[WORK TASK] Print back every record below, exactly as it stands.
************
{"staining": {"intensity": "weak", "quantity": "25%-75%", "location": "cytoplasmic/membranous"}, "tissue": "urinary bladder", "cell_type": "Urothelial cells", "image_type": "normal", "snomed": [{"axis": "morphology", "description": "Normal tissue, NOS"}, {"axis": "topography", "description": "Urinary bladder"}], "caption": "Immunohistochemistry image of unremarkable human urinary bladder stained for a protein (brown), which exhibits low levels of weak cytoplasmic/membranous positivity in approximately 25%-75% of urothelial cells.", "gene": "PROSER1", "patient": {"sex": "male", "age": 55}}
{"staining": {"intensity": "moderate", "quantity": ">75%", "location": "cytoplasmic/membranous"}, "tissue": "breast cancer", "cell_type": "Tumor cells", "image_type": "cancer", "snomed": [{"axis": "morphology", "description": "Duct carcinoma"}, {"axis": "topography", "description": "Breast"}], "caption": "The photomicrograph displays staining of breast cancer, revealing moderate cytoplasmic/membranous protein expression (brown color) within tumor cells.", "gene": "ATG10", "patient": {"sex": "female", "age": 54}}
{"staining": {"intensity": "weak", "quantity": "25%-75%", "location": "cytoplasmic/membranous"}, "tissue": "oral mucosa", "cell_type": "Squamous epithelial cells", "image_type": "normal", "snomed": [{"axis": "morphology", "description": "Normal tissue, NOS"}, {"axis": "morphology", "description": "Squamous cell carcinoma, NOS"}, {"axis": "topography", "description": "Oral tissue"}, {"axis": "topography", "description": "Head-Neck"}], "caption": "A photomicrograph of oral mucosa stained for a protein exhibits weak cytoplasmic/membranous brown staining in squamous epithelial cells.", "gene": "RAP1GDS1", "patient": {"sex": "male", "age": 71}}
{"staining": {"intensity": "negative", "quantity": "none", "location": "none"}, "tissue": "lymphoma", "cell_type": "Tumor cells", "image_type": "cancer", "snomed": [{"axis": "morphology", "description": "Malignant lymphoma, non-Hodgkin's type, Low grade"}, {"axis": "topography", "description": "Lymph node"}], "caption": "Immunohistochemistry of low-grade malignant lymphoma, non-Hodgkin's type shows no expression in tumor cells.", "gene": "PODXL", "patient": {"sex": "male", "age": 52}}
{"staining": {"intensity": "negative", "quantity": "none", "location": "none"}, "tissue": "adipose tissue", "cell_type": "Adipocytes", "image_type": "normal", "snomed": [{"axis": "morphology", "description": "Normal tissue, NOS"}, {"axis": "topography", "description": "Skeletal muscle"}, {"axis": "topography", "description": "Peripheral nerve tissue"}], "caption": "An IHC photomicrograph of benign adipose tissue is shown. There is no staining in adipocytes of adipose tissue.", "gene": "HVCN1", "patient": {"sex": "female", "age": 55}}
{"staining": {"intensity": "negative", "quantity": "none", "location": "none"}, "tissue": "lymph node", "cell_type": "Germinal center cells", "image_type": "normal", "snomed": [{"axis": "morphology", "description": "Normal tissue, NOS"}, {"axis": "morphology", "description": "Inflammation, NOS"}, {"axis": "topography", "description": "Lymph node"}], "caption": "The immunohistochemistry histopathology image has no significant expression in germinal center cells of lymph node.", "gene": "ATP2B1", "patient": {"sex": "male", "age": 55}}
************
[SOLUTION TO THE PROBLEM]
{"staining": {"intensity": "weak", "quantity": "25%-75%", "location": "cytoplasmic/membranous"}, "tissue": "urinary bladder", "cell_type": "Urothelial cells", "image_type": "normal", "snomed": [{"axis": "morphology", "description": "Normal tissue, NOS"}, {"axis": "topography", "description": "Urinary bladder"}], "caption": "Immunohistochemistry image of unremarkable human urinary bladder stained for a protein (brown), which exhibits low levels of weak cytoplasmic/membranous positivity in approximately 25%-75% of urothelial cells.", "gene": "PROSER1", "patient": {"sex": "male", "age": 55}}
{"staining": {"intensity": "moderate", "quantity": ">75%", "location": "cytoplasmic/membranous"}, "tissue": "breast cancer", "cell_type": "Tumor cells", "image_type": "cancer", "snomed": [{"axis": "morphology", "description": "Duct carcinoma"}, {"axis": "topography", "description": "Breast"}], "caption": "The photomicrograph displays staining of breast cancer, revealing moderate cytoplasmic/membranous protein expression (brown color) within tumor cells.", "gene": "ATG10", "patient": {"sex": "female", "age": 54}}
{"staining": {"intensity": "weak", "quantity": "25%-75%", "location": "cytoplasmic/membranous"}, "tissue": "oral mucosa", "cell_type": "Squamous epithelial cells", "image_type": "normal", "snomed": [{"axis": "morphology", "description": "Normal tissue, NOS"}, {"axis": "morphology", "description": "Squamous cell carcinoma, NOS"}, {"axis": "topography", "description": "Oral tissue"}, {"axis": "topography", "description": "Head-Neck"}], "caption": "A photomicrograph of oral mucosa stained for a protein exhibits weak cytoplasmic/membranous brown staining in squamous epithelial cells.", "gene": "RAP1GDS1", "patient": {"sex": "male", "age": 71}}
{"staining": {"intensity": "negative", "quantity": "none", "location": "none"}, "tissue": "lymphoma", "cell_type": "Tumor cells", "image_type": "cancer", "snomed": [{"axis": "morphology", "description": "Malignant lymphoma, non-Hodgkin's type, Low grade"}, {"axis": "topography", "description": "Lymph node"}], "caption": "Immunohistochemistry of low-grade malignant lymphoma, non-Hodgkin's type shows no expression in tumor cells.", "gene": "PODXL", "patient": {"sex": "male", "age": 52}}
{"staining": {"intensity": "negative", "quantity": "none", "location": "none"}, "tissue": "adipose tissue", "cell_type": "Adipocytes", "image_type": "normal", "snomed": [{"axis": "morphology", "description": "Normal tissue, NOS"}, {"axis": "topography", "description": "Skeletal muscle"}, {"axis": "topography", "description": "Peripheral nerve tissue"}], "caption": "An IHC photomicrograph of benign adipose tissue is shown. There is no staining in adipocytes of adipose tissue.", "gene": "HVCN1", "patient": {"sex": "female", "age": 55}}
{"staining": {"intensity": "negative", "quantity": "none", "location": "none"}, "tissue": "lymph node", "cell_type": "Germinal center cells", "image_type": "normal", "snomed": [{"axis": "morphology", "description": "Normal tissue, NOS"}, {"axis": "morphology", "description": "Inflammation, NOS"}, {"axis": "topography", "description": "Lymph node"}], "caption": "The immunohistochemistry histopathology image has no significant expression in germinal center cells of lymph node.", "gene": "ATP2B1", "patient": {"sex": "male", "age": 55}}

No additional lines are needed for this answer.